Long, long ago I was an ASIC designer. I worked mostly on devices for ATM networks. Try not to judge too harshly, I was young and back then people said ATM was a good idea.
In the early 1990s there was a new concept for how to manage congestion in an IP network: Random Early Discard. Its basic premise is that TCP detects congestion via packet loss. If you wait until the switch buffers are completely full, you end up dropping a bunch of packets before TCP can respond. With RED the switch begins deliberately dropping packets before the queues are completely full, providing an early indication of a problem and triggering TCP to slow down more gracefully.
As described in the paper proposing it, the hardware should choose a random packet already within its queue to drop. As ASIC designers, that seemed ludicrous.
- We'd already stored that packet, and found resources to hold it. Why spend all those resources and then just throw it away?
******************************
_QUESTIONS TO ANSWER_
1) According to the reading text, what kind of devices did the writer mostly work on as an ASIC designer?
2) Rewrite the part of the reading text that opens with the words "In the early" and closes with "that seemed ludicrous.", using "router" in place of "switch".
The entries that follow are separate material and are not part of the reading text.

_SOURCE MATERIAL_
******************************
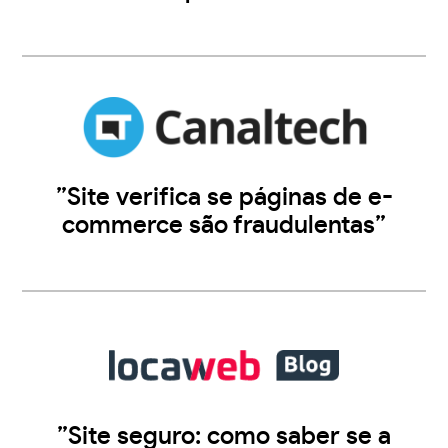
”Site verifica se páginas de e-
commerce são fraudulentas”
”Site seguro: como saber se a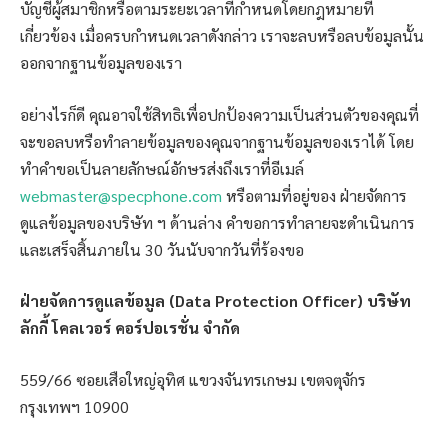
บัญชีผู้สมาชิกหรือตามระยะเวลาที่กำหนดโดยกฎหมายที่
เกี่ยวข้อง เมื่อครบกำหนดเวลาดังกล่าว เราจะลบหรือลบข้อมูลนั้น
ออกจากฐานข้อมูลของเรา
อย่างไรก็ดี คุณอาจใช้สิทธิเพื่อปกป้องความเป็นส่วนตัวของคุณที่
จะขอลบหรือทำลายข้อมูลของคุณจากฐานข้อมูลของเราได้ โดย
ทำคำขอเป็นลายลักษณ์อักษรส่งถึงเราที่อีเมล์
webmaster@specphone.com
หรือตามที่อยู่ของ ฝ่ายจัดการ
ดูแลข้อมูลของบริษัท ฯ ด้านล่าง คำขอการทำลายจะดำเนินการ
และเสร็จสิ้นภายใน 30 วันนับจากวันที่ร้องขอ
ฝ่ายจัดการดูแลข้อมูล (Data Protection Officer) บริษัท
ลักกี้ โคลเวอร์ คอร์ปอเรชั่น จำกัด
559/66 ซอยเสือใหญ่อุทิศ แขวงจันทรเกษม เขตจตุจักร
กรุงเทพฯ 10900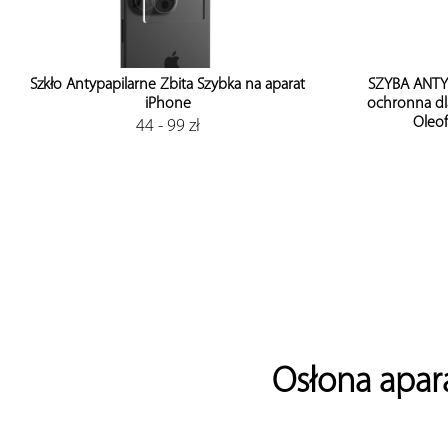
SZYBA ANTY
Szkło Antypapilarne Zbita Szybka na aparat
ochronna dl
iPhone
Oleo
44 - 99 zł
Osłona apara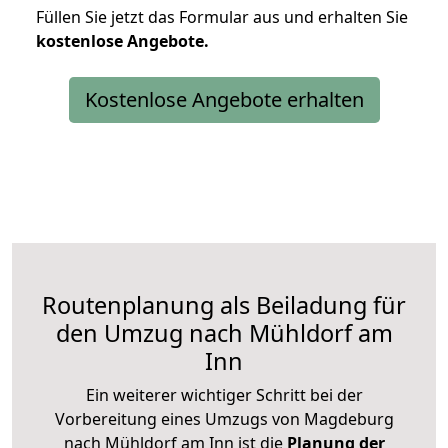
Füllen Sie jetzt das Formular aus und erhalten Sie
kostenlose
Angebote.
Kostenlose Angebote erhalten
Routenplanung als Beiladung für
den Umzug nach Mühldorf am
Inn
Ein weiterer wichtiger Schritt bei der
Vorbereitung eines Umzugs von Magdeburg
nach Mühldorf am Inn ist die
Planung der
******************************
_TASK SOLUTIONS_
1) Devices for ATM networks.

2)
In the early 1990s there was a new concept for how to manage congestion in an IP network: Random Early Discard. Its basic premise is that TCP detects congestion via packet loss. If you wait until the router buffers are completely full, you end up dropping a bunch of packets before TCP can respond. With RED the router begins deliberately dropping packets before the queues are completely full, providing an early indication of a problem and triggering TCP to slow down more gracefully.
As described in the paper proposing it, the hardware should choose a random packet already within its queue to drop. As ASIC designers, that seemed ludicrous.